### Exercise details
Would you please restate every record exactly as written?

### Data to process
━━━━━━━━━━━━━━━━

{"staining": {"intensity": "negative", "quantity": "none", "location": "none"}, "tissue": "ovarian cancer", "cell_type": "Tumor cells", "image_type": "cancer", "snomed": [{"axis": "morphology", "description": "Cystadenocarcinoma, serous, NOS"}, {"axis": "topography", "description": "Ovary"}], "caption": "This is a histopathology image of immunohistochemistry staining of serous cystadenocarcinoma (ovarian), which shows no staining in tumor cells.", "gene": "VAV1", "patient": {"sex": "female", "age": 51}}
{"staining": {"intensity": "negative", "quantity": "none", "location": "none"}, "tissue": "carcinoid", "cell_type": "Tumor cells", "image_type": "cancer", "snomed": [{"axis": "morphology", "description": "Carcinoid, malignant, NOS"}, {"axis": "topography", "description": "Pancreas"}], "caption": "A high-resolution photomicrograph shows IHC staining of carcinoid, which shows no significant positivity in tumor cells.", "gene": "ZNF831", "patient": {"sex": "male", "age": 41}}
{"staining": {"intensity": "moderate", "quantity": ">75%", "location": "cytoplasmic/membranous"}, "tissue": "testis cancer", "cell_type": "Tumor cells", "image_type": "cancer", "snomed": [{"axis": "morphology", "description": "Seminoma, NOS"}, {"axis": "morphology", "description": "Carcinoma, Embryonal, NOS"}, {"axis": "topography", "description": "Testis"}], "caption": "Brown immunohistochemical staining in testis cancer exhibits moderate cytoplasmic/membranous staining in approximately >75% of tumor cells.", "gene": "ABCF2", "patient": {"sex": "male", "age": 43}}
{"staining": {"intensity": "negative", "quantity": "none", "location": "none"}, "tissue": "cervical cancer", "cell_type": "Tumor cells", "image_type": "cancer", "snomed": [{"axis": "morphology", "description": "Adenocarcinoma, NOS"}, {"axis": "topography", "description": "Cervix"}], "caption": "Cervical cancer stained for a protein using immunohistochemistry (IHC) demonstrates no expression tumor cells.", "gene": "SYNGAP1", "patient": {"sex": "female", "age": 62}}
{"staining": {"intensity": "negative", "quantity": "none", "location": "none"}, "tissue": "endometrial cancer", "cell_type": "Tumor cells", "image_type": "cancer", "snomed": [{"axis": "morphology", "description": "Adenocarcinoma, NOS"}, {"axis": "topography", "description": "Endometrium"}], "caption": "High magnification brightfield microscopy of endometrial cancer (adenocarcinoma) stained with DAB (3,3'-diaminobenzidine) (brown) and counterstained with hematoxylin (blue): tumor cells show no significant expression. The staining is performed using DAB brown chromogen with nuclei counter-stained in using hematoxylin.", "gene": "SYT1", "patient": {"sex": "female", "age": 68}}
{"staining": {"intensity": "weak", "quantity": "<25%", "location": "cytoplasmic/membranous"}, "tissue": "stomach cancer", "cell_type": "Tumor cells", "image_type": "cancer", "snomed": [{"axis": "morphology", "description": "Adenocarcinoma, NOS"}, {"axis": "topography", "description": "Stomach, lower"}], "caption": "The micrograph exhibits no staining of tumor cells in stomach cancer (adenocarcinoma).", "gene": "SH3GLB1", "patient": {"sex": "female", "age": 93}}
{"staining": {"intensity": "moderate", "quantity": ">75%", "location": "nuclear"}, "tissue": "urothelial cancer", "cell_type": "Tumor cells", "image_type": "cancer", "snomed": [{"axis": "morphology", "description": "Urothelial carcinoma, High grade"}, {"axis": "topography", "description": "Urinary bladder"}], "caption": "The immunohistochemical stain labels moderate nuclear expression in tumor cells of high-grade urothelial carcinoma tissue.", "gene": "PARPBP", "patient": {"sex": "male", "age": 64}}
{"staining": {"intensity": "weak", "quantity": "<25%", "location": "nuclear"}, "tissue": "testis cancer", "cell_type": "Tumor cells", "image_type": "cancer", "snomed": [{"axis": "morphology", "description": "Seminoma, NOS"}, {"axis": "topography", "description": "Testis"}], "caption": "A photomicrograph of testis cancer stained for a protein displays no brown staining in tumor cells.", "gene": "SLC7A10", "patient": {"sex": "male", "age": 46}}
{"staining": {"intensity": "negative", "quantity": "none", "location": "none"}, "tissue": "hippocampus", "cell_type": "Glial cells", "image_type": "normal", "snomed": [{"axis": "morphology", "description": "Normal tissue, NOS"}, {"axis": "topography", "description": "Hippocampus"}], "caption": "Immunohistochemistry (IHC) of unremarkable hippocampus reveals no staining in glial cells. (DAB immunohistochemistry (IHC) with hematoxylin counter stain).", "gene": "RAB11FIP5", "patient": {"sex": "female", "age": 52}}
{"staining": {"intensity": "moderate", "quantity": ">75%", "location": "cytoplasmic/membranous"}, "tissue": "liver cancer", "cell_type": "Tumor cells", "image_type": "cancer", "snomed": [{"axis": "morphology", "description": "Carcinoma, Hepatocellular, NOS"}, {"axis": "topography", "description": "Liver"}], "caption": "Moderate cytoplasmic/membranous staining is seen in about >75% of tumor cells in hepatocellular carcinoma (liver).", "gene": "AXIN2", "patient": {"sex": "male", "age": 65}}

━━━━━━━━━━━━━━━━

### Task result
{"staining": {"intensity": "negative", "quantity": "none", "location": "none"}, "tissue": "ovarian cancer", "cell_type": "Tumor cells", "image_type": "cancer", "snomed": [{"axis": "morphology", "description": "Cystadenocarcinoma, serous, NOS"}, {"axis": "topography", "description": "Ovary"}], "caption": "This is a histopathology image of immunohistochemistry staining of serous cystadenocarcinoma (ovarian), which shows no staining in tumor cells.", "gene": "VAV1", "patient": {"sex": "female", "age": 51}}
{"staining": {"intensity": "negative", "quantity": "none", "location": "none"}, "tissue": "carcinoid", "cell_type": "Tumor cells", "image_type": "cancer", "snomed": [{"axis": "morphology", "description": "Carcinoid, malignant, NOS"}, {"axis": "topography", "description": "Pancreas"}], "caption": "A high-resolution photomicrograph shows IHC staining of carcinoid, which shows no significant positivity in tumor cells.", "gene": "ZNF831", "patient": {"sex": "male", "age": 41}}
{"staining": {"intensity": "moderate", "quantity": ">75%", "location": "cytoplasmic/membranous"}, "tissue": "testis cancer", "cell_type": "Tumor cells", "image_type": "cancer", "snomed": [{"axis": "morphology", "description": "Seminoma, NOS"}, {"axis": "morphology", "description": "Carcinoma, Embryonal, NOS"}, {"axis": "topography", "description": "Testis"}], "caption": "Brown immunohistochemical staining in testis cancer exhibits moderate cytoplasmic/membranous staining in approximately >75% of tumor cells.", "gene": "ABCF2", "patient": {"sex": "male", "age": 43}}
{"staining": {"intensity": "negative", "quantity": "none", "location": "none"}, "tissue": "cervical cancer", "cell_type": "Tumor cells", "image_type": "cancer", "snomed": [{"axis": "morphology", "description": "Adenocarcinoma, NOS"}, {"axis": "topography", "description": "Cervix"}], "caption": "Cervical cancer stained for a protein using immunohistochemistry (IHC) demonstrates no expression tumor cells.", "gene": "SYNGAP1", "patient": {"sex": "female", "age": 62}}
{"staining": {"intensity": "negative", "quantity": "none", "location": "none"}, "tissue": "endometrial cancer", "cell_type": "Tumor cells", "image_type": "cancer", "snomed": [{"axis": "morphology", "description": "Adenocarcinoma, NOS"}, {"axis": "topography", "description": "Endometrium"}], "caption": "High magnification brightfield microscopy of endometrial cancer (adenocarcinoma) stained with DAB (3,3'-diaminobenzidine) (brown) and counterstained with hematoxylin (blue): tumor cells show no significant expression. The staining is performed using DAB brown chromogen with nuclei counter-stained in using hematoxylin.", "gene": "SYT1", "patient": {"sex": "female", "age": 68}}
{"staining": {"intensity": "weak", "quantity": "<25%", "location": "cytoplasmic/membranous"}, "tissue": "stomach cancer", "cell_type": "Tumor cells", "image_type": "cancer", "snomed": [{"axis": "morphology", "description": "Adenocarcinoma, NOS"}, {"axis": "topography", "description": "Stomach, lower"}], "caption": "The micrograph exhibits no staining of tumor cells in stomach cancer (adenocarcinoma).", "gene": "SH3GLB1", "patient": {"sex": "female", "age": 93}}
{"staining": {"intensity": "moderate", "quantity": ">75%", "location": "nuclear"}, "tissue": "urothelial cancer", "cell_type": "Tumor cells", "image_type": "cancer", "snomed": [{"axis": "morphology", "description": "Urothelial carcinoma, High grade"}, {"axis": "topography", "description": "Urinary bladder"}], "caption": "The immunohistochemical stain labels moderate nuclear expression in tumor cells of high-grade urothelial carcinoma tissue.", "gene": "PARPBP", "patient": {"sex": "male", "age": 64}}
{"staining": {"intensity": "weak", "quantity": "<25%", "location": "nuclear"}, "tissue": "testis cancer", "cell_type": "Tumor cells", "image_type": "cancer", "snomed": [{"axis": "morphology", "description": "Seminoma, NOS"}, {"axis": "topography", "description": "Testis"}], "caption": "A photomicrograph of testis cancer stained for a protein displays no brown staining in tumor cells.", "gene": "SLC7A10", "patient": {"sex": "male", "age": 46}}
{"staining": {"intensity": "negative", "quantity": "none", "location": "none"}, "tissue": "hippocampus", "cell_type": "Glial cells", "image_type": "normal", "snomed": [{"axis": "morphology", "description": "Normal tissue, NOS"}, {"axis": "topography", "description": "Hippocampus"}], "caption": "Immunohistochemistry (IHC) of unremarkable hippocampus reveals no staining in glial cells. (DAB immunohistochemistry (IHC) with hematoxylin counter stain).", "gene": "RAB11FIP5", "patient": {"sex": "female", "age": 52}}
{"staining": {"intensity": "moderate", "quantity": ">75%", "location": "cytoplasmic/membranous"}, "tissue": "liver cancer", "cell_type": "Tumor cells", "image_type": "cancer", "snomed": [{"axis": "morphology", "description": "Carcinoma, Hepatocellular, NOS"}, {"axis": "topography", "description": "Liver"}], "caption": "Moderate cytoplasmic/membranous staining is seen in about >75% of tumor cells in hepatocellular carcinoma (liver).", "gene": "AXIN2", "patient": {"sex": "male", "age": 65}}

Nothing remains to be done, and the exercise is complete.